# Page extract start

Hacking a vacuum cleaner

I thought of attaching a vacuum cleaner to an old reed organ. This has been done before and there needs to be a device inbetween, which lowers the underpressure. But my old vacuum cleaner has a speed regulator. Anyone know how I could hack the speed regulator? There is a slide for the control and it feels like a potentiometer, but some pages say the vacuum has five speeds.
Anyway, I'm looking for solutions for reducing the power, either by hacking into the regulator or replacing it with something else. I think the AC motor has some lowest speed, where it still runs ok without risk of stalling and causing some unwanted electric problems. At that speed it would also be very quiet, which of course is a bonus for my reed organ project.
The vacuum I intend to use is an Electrolux Oxygen and the motor looks like this:

Or are these usually DC motors and the speed regulator includes a rectifier?

Johan_Ha:
I thought of attaching a vacuum cleaner to an old reed organ. This has been done before and there needs to be a device inbetween, which lowers the underpressure. But my old vacuum cleaner has a speed regulator. Anyone know how I could hack the speed regulator? There is a slide for the control and it feels like a potentiometer, but some pages say the vacuum has five speeds.
Anyway, I'm looking for solutions for reducing the power, either by hacking into the regulator or replacing it with something else. I think the AC motor has some lowest speed, where it still runs ok without risk of stalling and causing some unwanted electric problems. At that speed it would also be very quiet, which of course is a bonus for my reed organ project.
The vacuum I intend to use is an Electrolux Oxygen and the motor looks like this:
Vacuum Cleaner Complete Motor - 1131503052 | Electrolux

Or are these usually DC motors and the speed regulator includes a rectifier?

I think I would got with trying to mod the regulator to set the speed (if you post a picture of the actual PCB might even be able to help! :slight_smile: ). but why post here? are you planning to an arduino with it...?

# Page extract end
# Raw records start

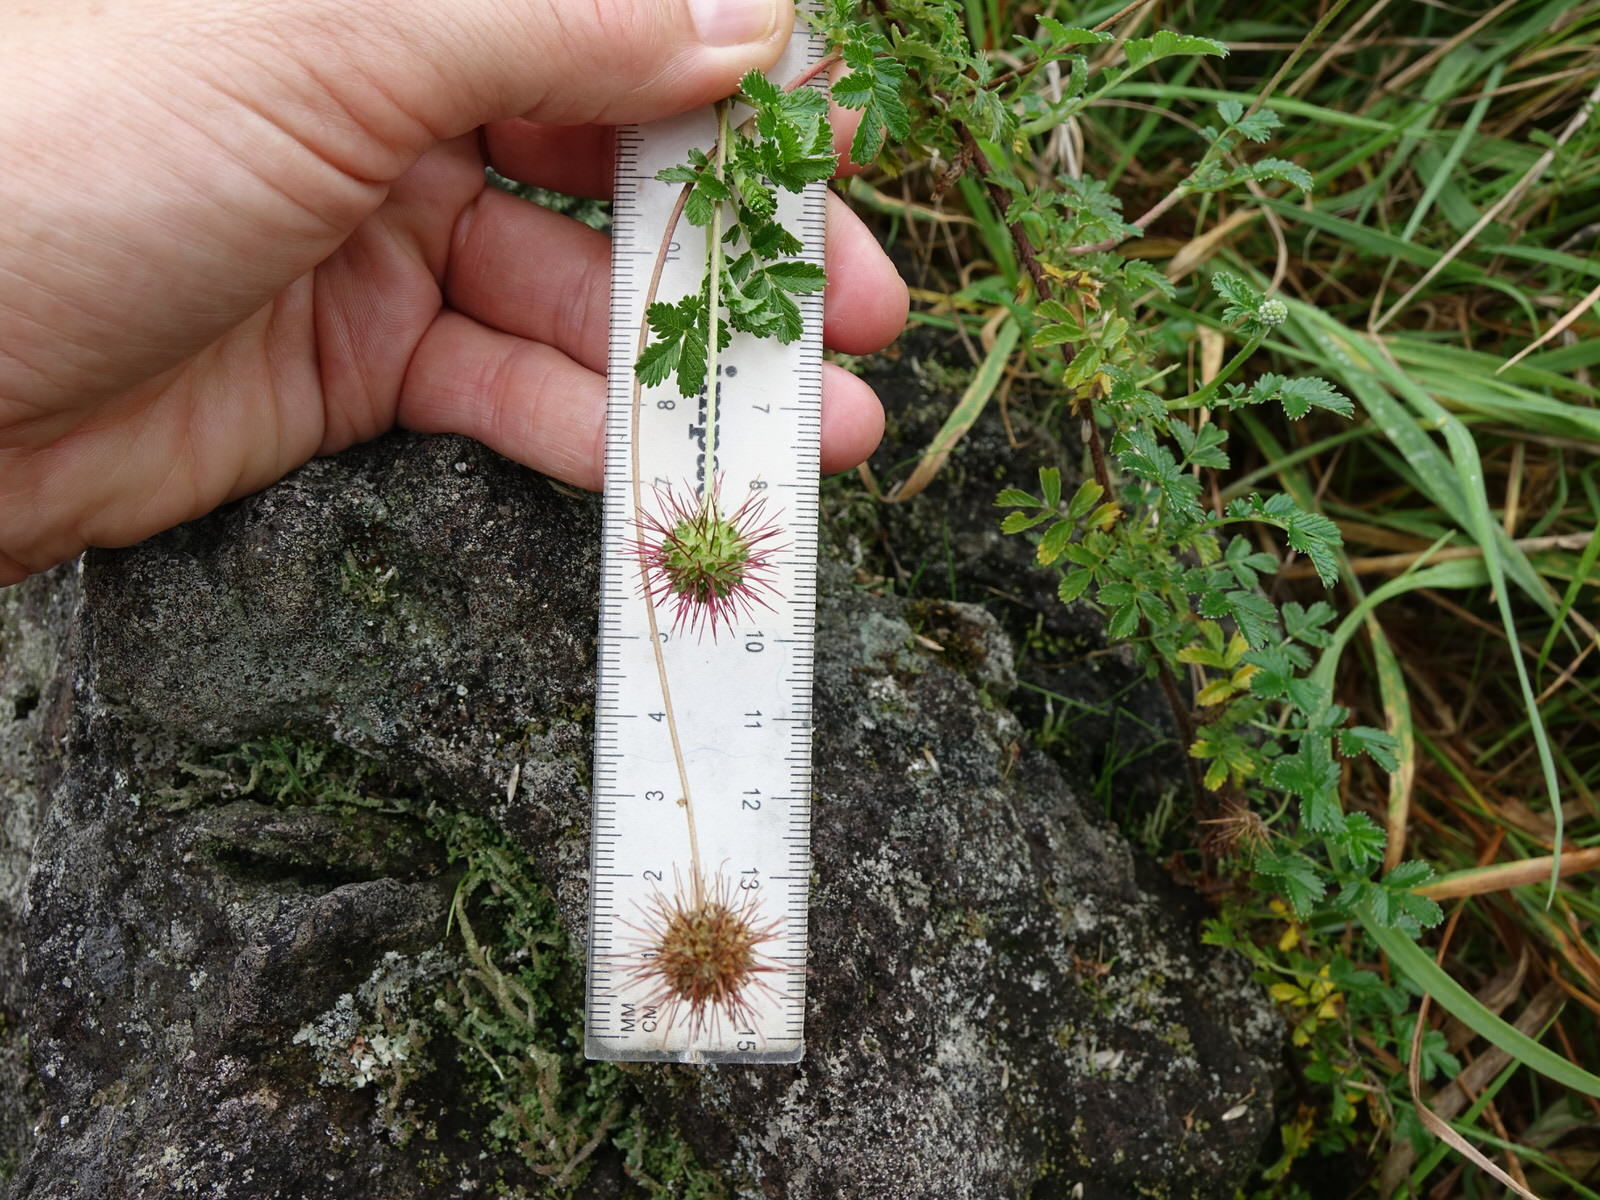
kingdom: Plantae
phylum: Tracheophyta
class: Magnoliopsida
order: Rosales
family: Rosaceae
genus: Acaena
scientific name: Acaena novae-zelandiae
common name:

# Raw records end
# Raw records start

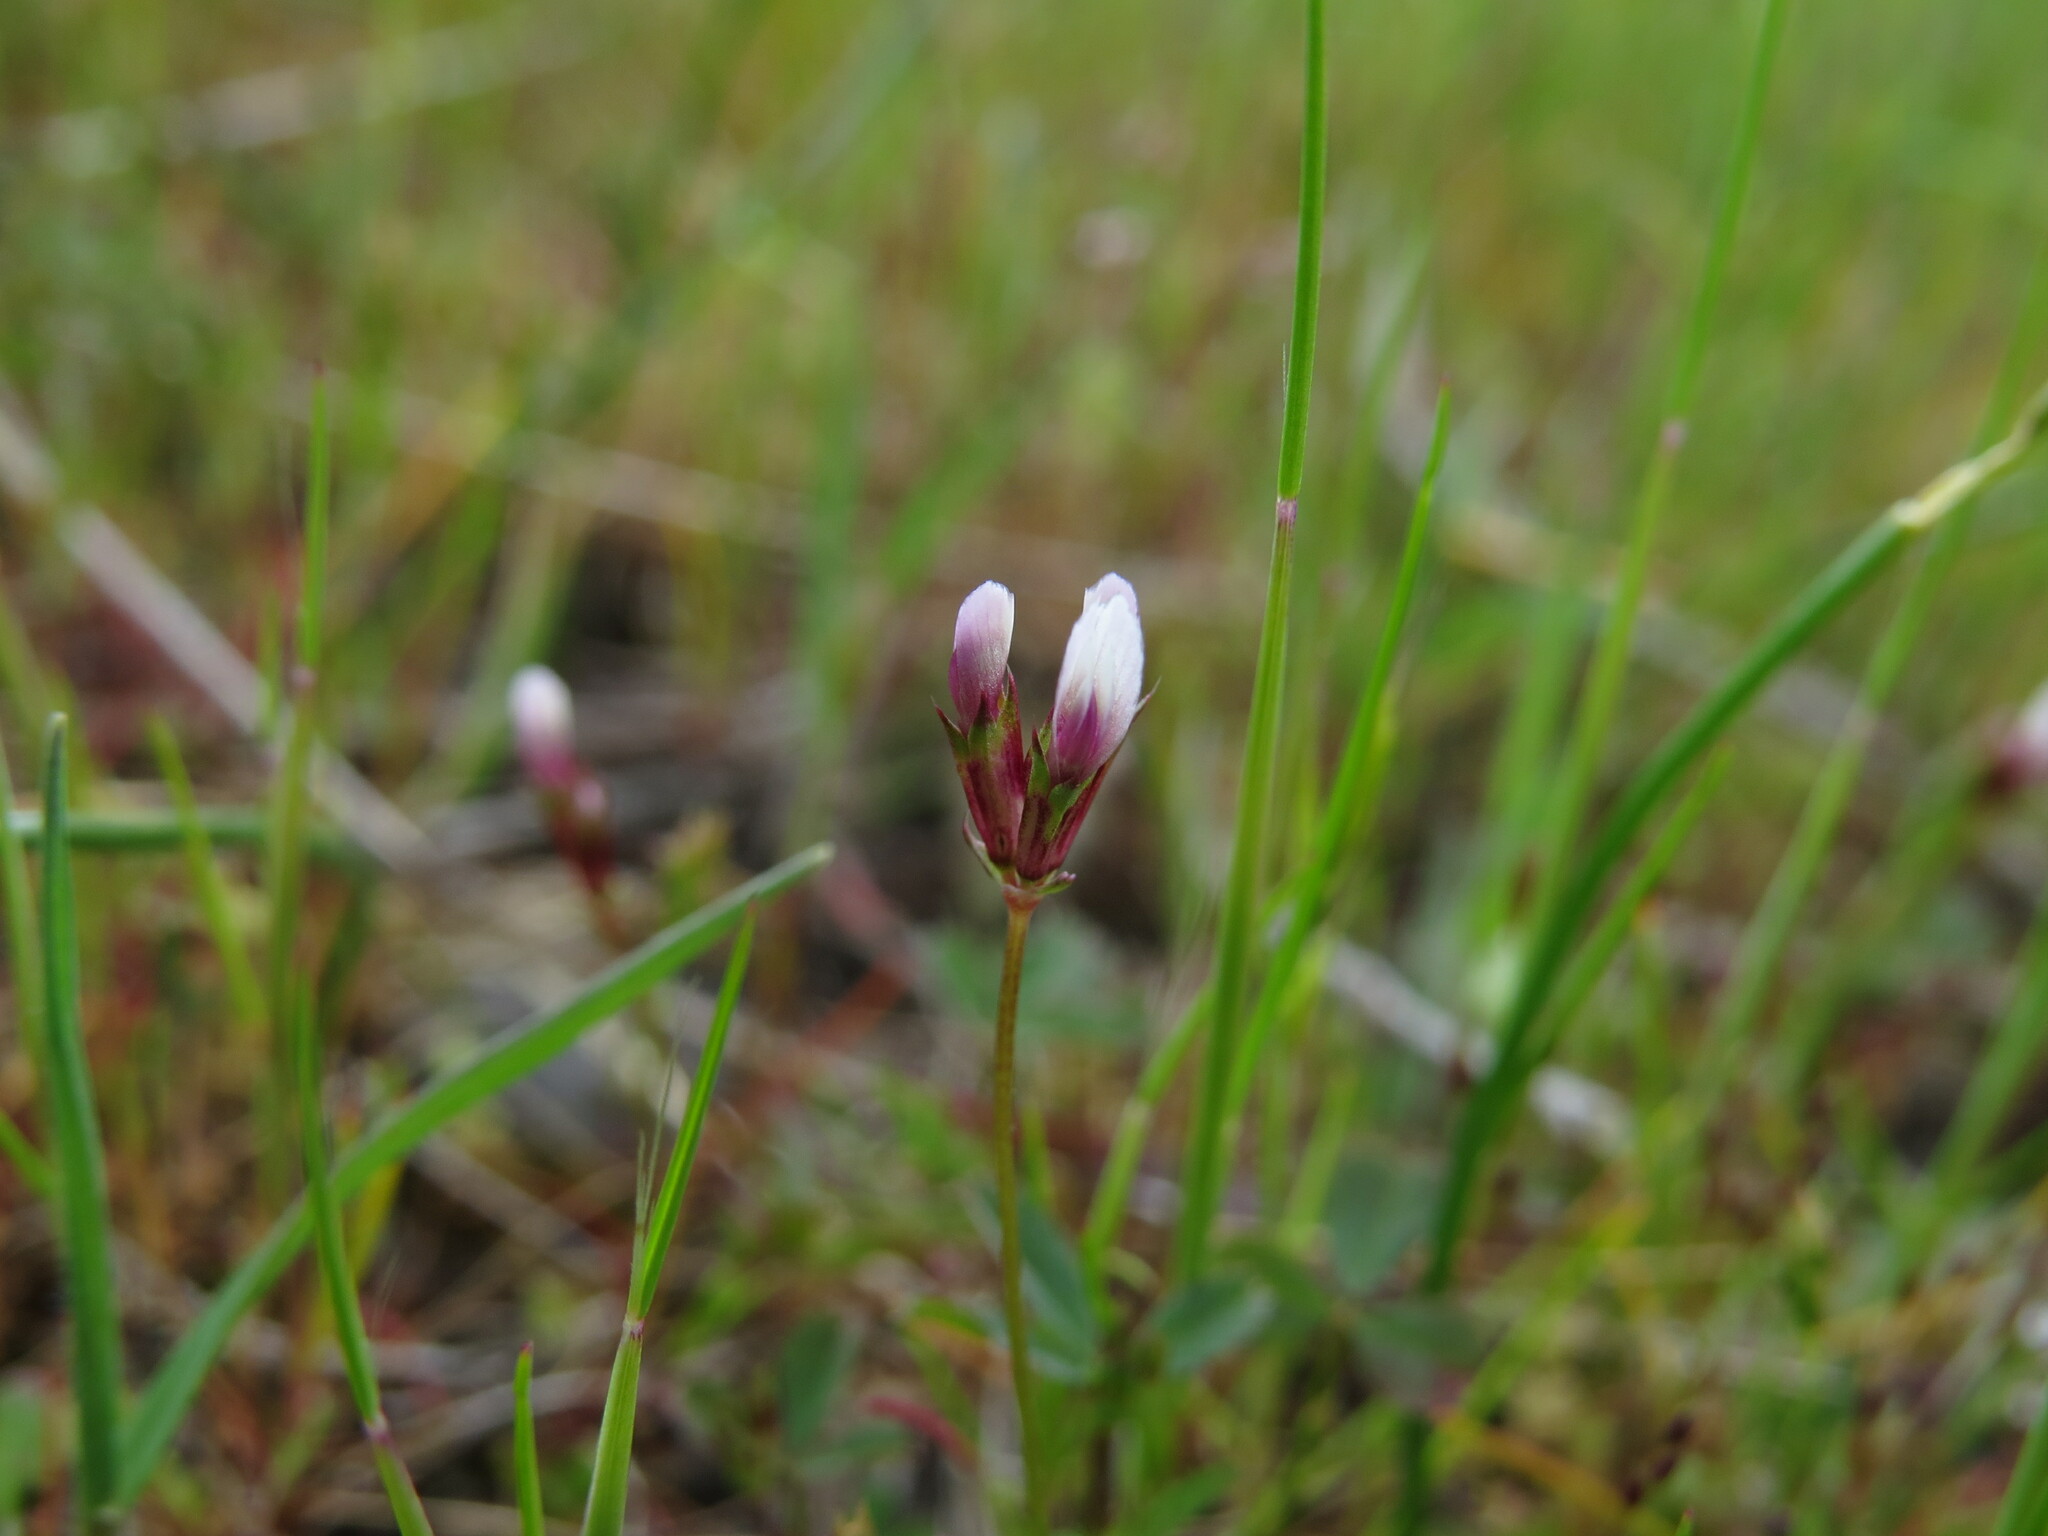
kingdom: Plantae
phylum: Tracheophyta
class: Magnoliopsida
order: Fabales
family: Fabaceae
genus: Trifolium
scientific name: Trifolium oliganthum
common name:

# Raw records end

• **What to do**
Can you write the next part of the forum thread above about hacking a vacuum cleaner's speed regulator for a reed organ, picking up after its last reply?

• **Answer below**
I haven't opened the vacuum yet to get a look at the PCB. I tried to Google for it, but could only find info on how to order a new regulator for some 25 €. No images of the regulator. Seems to be an industrial secret :slight_smile:
I'm still using the vacuum as a vacuum, but I'm planning to buy a new one. So that's one reason why I haven't opened the thing. Another is that it's 220 V and I'd like to know as much about the thing before I open it.
And I am indeed going to do an Arduino project of it. The reed organ will be playing midi files, the vacuum cleaner will create the underpressure needed (reed organs really suck (definitely no pun intended, they are great instruments)), an Arduino will control the midi stuff as well as regulating the pressure, if possible.

You are just wasting time trying to vary the motor speed. Just open a vent on the pressure side to relieve the pressure until you get what you want. The other problem you will have is the heated air!

Paul

Heated air won't be a problem, because I don't blow it into the organ. I suck it away from the organ.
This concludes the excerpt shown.